What you're doing (AIUI) is executing the later version of the dynamic linker/loader (a.k.a. interpreter) directly (rather than the path stored inside the binary) and telling it (a) where to find the library files it expects to find and (b) what the name of the executable it should run is.
I assume there's reasons why this won't work in all cases but it's worked for both of the ones I've run into recently.
Related links
As far as I can tell none of the easily found "answers" to the question of how to handle this style of error suggest just extracting the files from the .deb
(rather than installing them [inadvisable!], compiling from source [slow] or copying arbitrary number of files from another machine [prone to error]), so hopefully this is useful to someone.
- This one probably gets closest & also notes a couple of "wrinkles" that might affect whether of not direct use of
ld-linux
might work: https://stackoverflow.com/questions/8657908/deploying-yesod-to-heroku-cant-build-statically/#8658468 - Many inadvisable approaches: https://askubuntu.com/questions/1143268/how-to-install-a-libc6-version-2-29 (e.g. see https://askubuntu.com/questions/1314766/whole-system-is-broken-after-failed-libc6-upgrade-attempt)

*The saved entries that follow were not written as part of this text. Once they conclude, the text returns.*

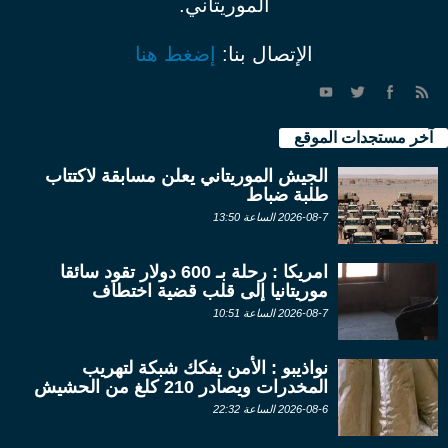
الموريتاني.
الإتصال بنا:
إضغط هنا
آخر مستجدات الموقع
الجيش الموريتاني يعلن مسابقة لاكتتاب
طلبة ضباط
2026-08-7 الساعة 13:50
امريكا : رحلة بـ 600 دولار تقود سائقا
موريتانيا إلى قلب قضية اختطاف
2026-08-7 الساعة 10:51
نواذيبو : الأمن يفكك شبكة لتهريب
المخدرات ويصادر 210 كلغ من الحشيش
2026-08-6 الساعة 22:32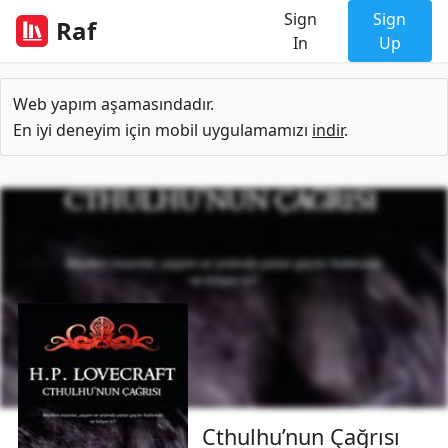
Sign
Sign
Raf
In
Up
Web yapım aşamasındadır.
En iyi deneyim için mobil uygulamamızı
indir
.
Cthulhu’nun Çağrısı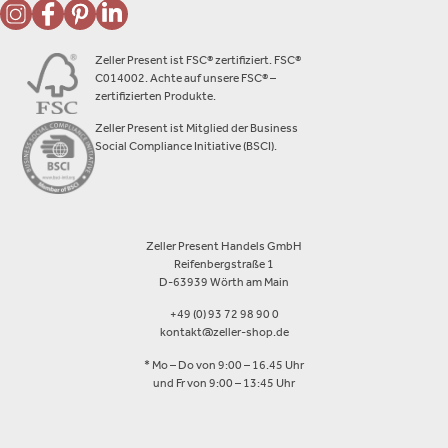
Zeller Present ist FSC® zertifiziert. FSC®
C014002. Achte auf unsere FSC® –
zertifizierten Produkte.
Zeller Present ist Mitglied der Business
Social Compliance Initiative (BSCI).
Zeller Present Handels GmbH
Reifenbergstraße 1
D-63939 Wörth am Main
+49 (0) 93 72 98 90 0
kontakt@zeller-shop.de
* Mo – Do von 9:00 – 16.45 Uhr
und Fr von 9:00 – 13:45 Uhr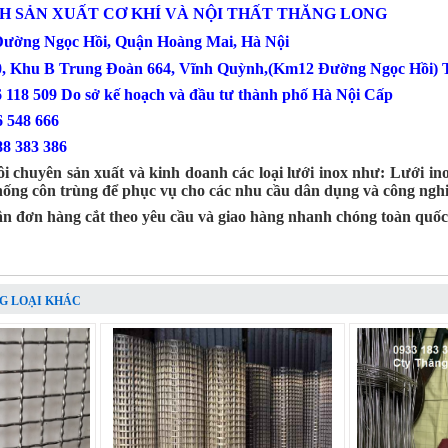
H SẢN XUẤT CƠ KHÍ VÀ NỘI THẤT THĂNG LONG
 Đường Ngọc Hồi, Quận Hoàng Mai, Hà Nội
0, Khu B Trung Đoàn 664, Vĩnh Quỳnh,(Km12 Đường Ngọc Hồi) T
6 118 509 Do sở kế hoạch và đầu tư thành phố Hà Nội Cấp
: 0386 548 666
88 383 386
i chuyên sản xuất và kinh doanh các loại lưới inox như: Lưới inox
chống côn trùng để phục vụ cho các nhu cầu dân dụng và công nghi
ận đơn hàng cắt theo yêu cầu và giao hàng nhanh chóng toàn quốc
G LOẠI KHÁC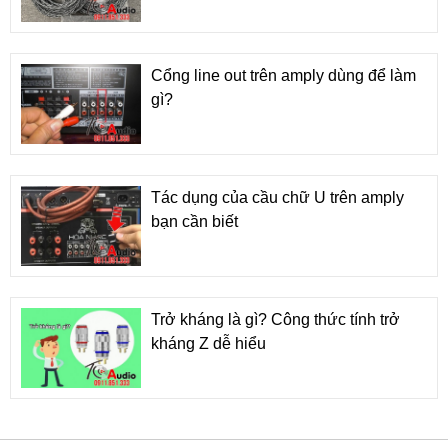
Cổng line out trên amply dùng để làm
gì?
Tác dụng của cầu chữ U trên amply
bạn cần biết
Trở kháng là gì? Công thức tính trở
kháng Z dễ hiểu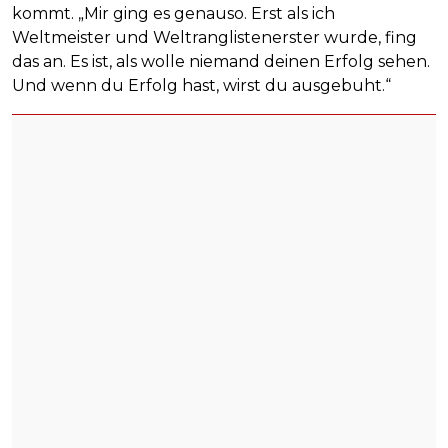
kommt. „Mir ging es genauso. Erst als ich
Weltmeister und Weltranglistenerster wurde, fing
das an. Es ist, als wolle niemand deinen Erfolg sehen.
Und wenn du Erfolg hast, wirst du ausgebuht.“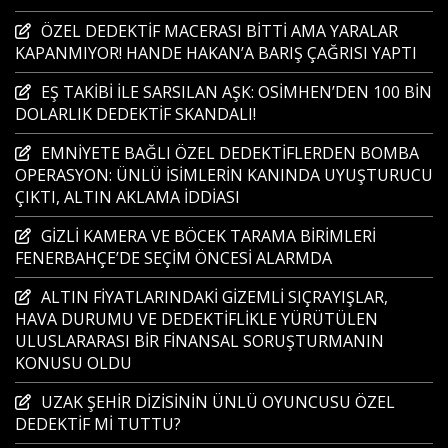
ÖZEL DEDEKTİF MACERASI BİTTİ AMA YARALAR
KAPANMIYOR! HANDE HAKAN’A BARIŞ ÇAĞRISI YAPTI
EŞ TAKİBİ İLE SARSILAN AŞK: OSİMHEN’DEN 100 BİN
DOLARLIK DEDEKTİF SKANDALI!
EMNİYETE BAĞLI ÖZEL DEDEKTİFLERDEN BOMBA
OPERASYON: ÜNLÜ İSİMLERİN KANINDA UYUŞTURUCU
ÇIKTI, ALTIN AKLAMA İDDİASI
GİZLİ KAMERA VE BÖCEK TARAMA BİRİMLERİ
FENERBAHÇE’DE SEÇİM ÖNCESİ ALARMDA
ALTIN FİYATLARINDAKİ GİZEMLİ SIÇRAYIŞLAR,
HAVA DURUMU VE DEDEKTİFLİKLE YÜRÜTÜLEN
ULUSLARARASI BİR FİNANSAL SORUŞTURMANIN
KONUSU OLDU
UZAK ŞEHİR DİZİSİNİN ÜNLÜ OYUNCUSU ÖZEL
DEDEKTİF Mİ TUTTU?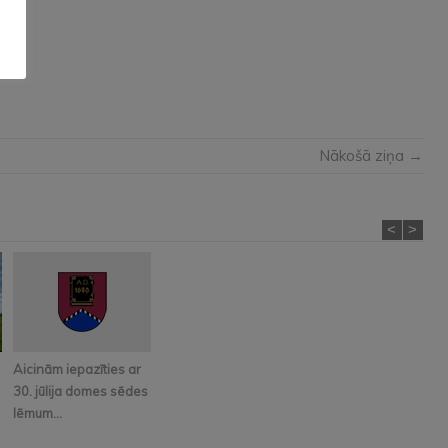
Nākošā ziņa →
<
>
Aicinām iepazīties ar
30. jūlija domes sēdes
lēmum...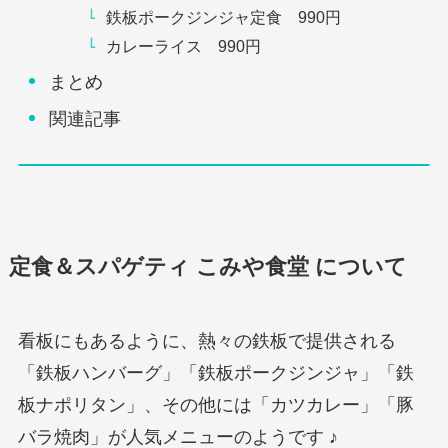
鉄板ポークジンジャ定食 990円
カレーライス 990円
まとめ
関連記事
定食＆スパゲティ こみや食堂
について
看板にもあるように、熱々の鉄板で提供される
「鉄板ハンバーグ」「鉄板ポークジンジャ」「鉄
板ナポリタン」、その他には「カツカレー」「豚
バラ焼肉」が人気メニューのようです ♪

My recent Debian packages are built for Debian bullseye without including an internal Python interpreter. Do you think it's worth building packages for older systems, or is from source is easy enough?
Somehow side-related but:
-
larynx -h
ModuleNotFoundError: No module named 'gruut'
-
PYTHON_PATH=/usr/lib/larynx-tts/lib/python3.9/site-packages larynx -h
ModuleNotFoundError: No module named 'regex'
-
PYTHONPATH=/usr/lib/larynx-tts python3 -m larynx -h
ModuleNotFoundError: No module named 'onnxruntime'
-
PYTHONPATH=/usr/lib/larynx-tts:/usr/lib/larynx-tts/lib/python3.9/site-packages python3 -m larynx -h
ModuleNotFoundError: No module named 'pycrfsuite._pycrfsuite'
-
PYTHON_PATH=$HOME/.local/lib/python3.8/site-packages:/usr/lib/larynx-tts/lib/python3.9/site-packages:/usr/lib/larynx-tts/lib/python3.9/site-packages:/usr/lib/python3/dist-packages larynx -h
ModuleNotFoundError: No module named 'onnxruntime.capi.onnxruntime_pybind11_state'
With a package (larynx-tts 1.1.0
on Ubuntu 20.04
and Python 3.8) I would expect the installation to be more... fluent.